Extracted records:
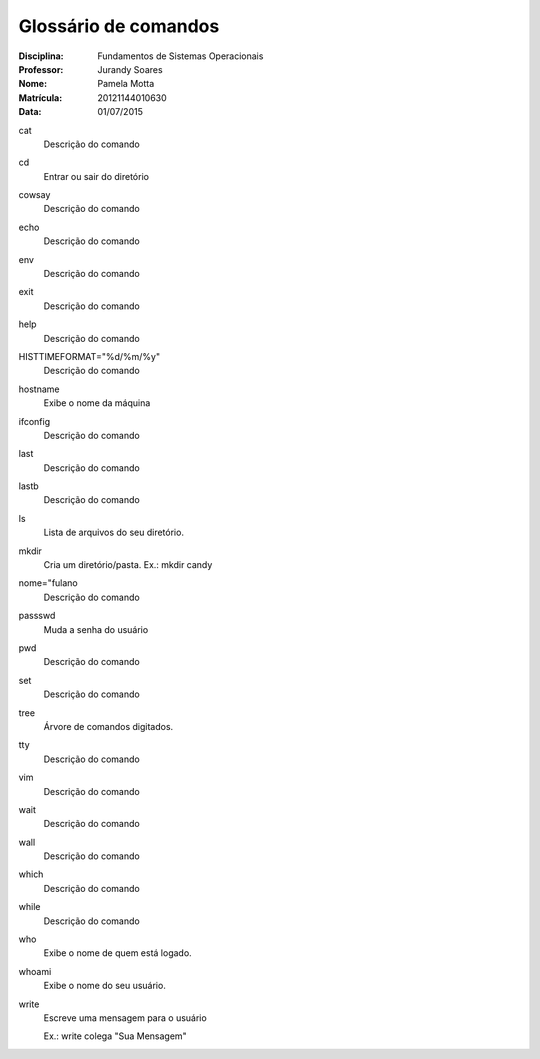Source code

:======================
Glossário de comandos
======================

:Disciplina: Fundamentos de Sistemas Operacionais
:Professor: Jurandy Soares
:Nome: Pamela Motta
:Matrícula: 20121144010630
:Data: 01/07/2015

cat
  Descrição do comando


cd
  Entrar ou sair do diretório


cowsay
  Descrição do comando


echo
  Descrição do comando


env
  Descrição do comando


exit
  Descrição do comando


help
  Descrição do comando


HISTTIMEFORMAT="%d/%m/%y"
  Descrição do comando


hostname
  Exibe o nome da máquina


ifconfig
  Descrição do comando


last
  Descrição do comando


lastb
  Descrição do comando


ls
  Lista de arquivos do seu diretório.


mkdir
  Cria um diretório/pasta. Ex.: mkdir candy


nome="fulano
  Descrição do comando


passswd
  Muda a senha do usuário


pwd
  Descrição do comando


set
  Descrição do comando


tree
  Árvore de comandos digitados. 


tty
  Descrição do comando


vim
  Descrição do comando


wait
  Descrição do comando


wall
  Descrição do comando


which
  Descrição do comando


while
  Descrição do comando


who
  Exibe o nome de quem está logado.


whoami
  Exibe o nome do seu usuário.

write
  Escreve uma mensagem para o usuário

  Ex.: write colega "Sua Mensagem"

Task goal: Please set the records down again exactly as written. The pictures should not be included.

Completed task:
Source code

:======================
Glossário de comandos
======================

:Disciplina: Fundamentos de Sistemas Operacionais
:Professor: Jurandy Soares
:Nome: Pamela Motta
:Matrícula: 20121144010630
:Data: 01/07/2015

cat
  Descrição do comando


cd
  Entrar ou sair do diretório


cowsay
  Descrição do comando


echo
  Descrição do comando


env
  Descrição do comando


exit
  Descrição do comando


help
  Descrição do comando


HISTTIMEFORMAT="%d/%m/%y"
  Descrição do comando


hostname
  Exibe o nome da máquina


ifconfig
  Descrição do comando


last
  Descrição do comando


lastb
  Descrição do comando


ls
  Lista de arquivos do seu diretório.


mkdir
  Cria um diretório/pasta. Ex.: mkdir candy


nome="fulano
  Descrição do comando


passswd
  Muda a senha do usuário


pwd
  Descrição do comando


set
  Descrição do comando


tree
  Árvore de comandos digitados. 


tty
  Descrição do comando


vim
  Descrição do comando


wait
  Descrição do comando


wall
  Descrição do comando


which
  Descrição do comando


while
  Descrição do comando


who
  Exibe o nome de quem está logado.


whoami
  Exibe o nome do seu usuário.

write
  Escreve uma mensagem para o usuário

  Ex.: write colega "Sua Mensagem"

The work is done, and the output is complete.